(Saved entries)
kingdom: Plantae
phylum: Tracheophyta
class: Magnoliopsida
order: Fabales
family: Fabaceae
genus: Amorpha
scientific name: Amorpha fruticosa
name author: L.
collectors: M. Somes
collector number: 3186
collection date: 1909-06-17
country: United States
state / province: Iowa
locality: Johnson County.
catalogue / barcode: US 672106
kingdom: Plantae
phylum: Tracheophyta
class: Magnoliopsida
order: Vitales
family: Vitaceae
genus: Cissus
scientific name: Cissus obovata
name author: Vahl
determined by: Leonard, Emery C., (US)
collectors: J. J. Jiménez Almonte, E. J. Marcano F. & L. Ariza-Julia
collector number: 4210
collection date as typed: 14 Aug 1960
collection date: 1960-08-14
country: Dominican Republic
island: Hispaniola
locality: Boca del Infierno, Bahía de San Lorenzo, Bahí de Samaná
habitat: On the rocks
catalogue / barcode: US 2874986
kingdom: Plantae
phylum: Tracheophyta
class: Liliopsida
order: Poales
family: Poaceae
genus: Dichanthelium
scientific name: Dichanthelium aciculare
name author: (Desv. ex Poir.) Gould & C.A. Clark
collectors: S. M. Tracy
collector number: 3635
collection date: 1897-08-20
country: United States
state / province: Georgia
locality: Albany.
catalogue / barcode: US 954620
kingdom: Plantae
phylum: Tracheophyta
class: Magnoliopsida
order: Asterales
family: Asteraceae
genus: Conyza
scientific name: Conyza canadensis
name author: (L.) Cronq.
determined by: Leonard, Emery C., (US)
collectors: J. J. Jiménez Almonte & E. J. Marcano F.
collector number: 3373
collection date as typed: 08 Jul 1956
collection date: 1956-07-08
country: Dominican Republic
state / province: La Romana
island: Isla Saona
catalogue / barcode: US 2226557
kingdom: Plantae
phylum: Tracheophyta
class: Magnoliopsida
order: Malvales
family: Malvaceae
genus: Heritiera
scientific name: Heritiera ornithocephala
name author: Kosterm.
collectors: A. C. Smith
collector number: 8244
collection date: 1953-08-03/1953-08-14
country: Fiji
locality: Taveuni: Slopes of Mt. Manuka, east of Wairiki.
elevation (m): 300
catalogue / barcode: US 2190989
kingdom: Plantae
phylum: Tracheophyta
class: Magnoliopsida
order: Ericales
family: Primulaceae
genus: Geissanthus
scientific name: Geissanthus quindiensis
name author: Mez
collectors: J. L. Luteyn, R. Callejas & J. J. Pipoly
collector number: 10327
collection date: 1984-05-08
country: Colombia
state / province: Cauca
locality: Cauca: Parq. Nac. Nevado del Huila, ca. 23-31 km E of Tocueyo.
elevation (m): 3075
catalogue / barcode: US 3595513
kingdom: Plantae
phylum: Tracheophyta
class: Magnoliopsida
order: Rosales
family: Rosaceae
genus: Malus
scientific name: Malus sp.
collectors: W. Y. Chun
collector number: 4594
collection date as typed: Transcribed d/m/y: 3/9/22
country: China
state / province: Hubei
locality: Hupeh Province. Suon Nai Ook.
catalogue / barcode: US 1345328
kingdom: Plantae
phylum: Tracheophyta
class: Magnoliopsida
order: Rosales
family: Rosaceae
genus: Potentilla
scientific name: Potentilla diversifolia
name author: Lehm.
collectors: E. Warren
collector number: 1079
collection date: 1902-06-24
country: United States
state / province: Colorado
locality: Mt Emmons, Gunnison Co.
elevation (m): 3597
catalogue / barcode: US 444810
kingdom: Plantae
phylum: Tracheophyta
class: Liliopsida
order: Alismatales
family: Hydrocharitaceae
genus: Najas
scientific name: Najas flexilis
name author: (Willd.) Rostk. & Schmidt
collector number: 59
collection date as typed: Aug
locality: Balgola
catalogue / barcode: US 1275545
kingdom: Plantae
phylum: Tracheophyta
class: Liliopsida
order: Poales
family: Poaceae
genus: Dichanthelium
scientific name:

REQUIREMENT: Format the rows as a numbered list, starting with the line that contains "collector number: 4594" and going on through the last line of the rows, with blank lines left out.

SOLUTION TO THE EXERCISE:
1. collector number: 4594
2. collection date as typed: Transcribed d/m/y: 3/9/22
3. country: China
4. state / province: Hubei
5. locality: Hupeh Province. Suon Nai Ook.
6. catalogue / barcode: US 1345328
7. kingdom: Plantae
8. phylum: Tracheophyta
9. class: Magnoliopsida
10. order: Rosales
11. family: Rosaceae
12. genus: Potentilla
13. scientific name: Potentilla diversifolia
14. name author: Lehm.
15. collectors: E. Warren
16. collector number: 1079
17. collection date: 1902-06-24
18. country: United States
19. state / province: Colorado
20. locality: Mt Emmons, Gunnison Co.
21. elevation (m): 3597
22. catalogue / barcode: US 444810
23. kingdom: Plantae
24. phylum: Tracheophyta
25. class: Liliopsida
26. order: Alismatales
27. family: Hydrocharitaceae
28. genus: Najas
29. scientific name: Najas flexilis
30. name author: (Willd.) Rostk. & Schmidt
31. collector number: 59
32. collection date as typed: Aug
33. locality: Balgola
34. catalogue / barcode: US 1275545
35. kingdom: Plantae
36. phylum: Tracheophyta
37. class: Liliopsida
38. order: Poales
39. family: Poaceae
40. genus: Dichanthelium
41. scientific name:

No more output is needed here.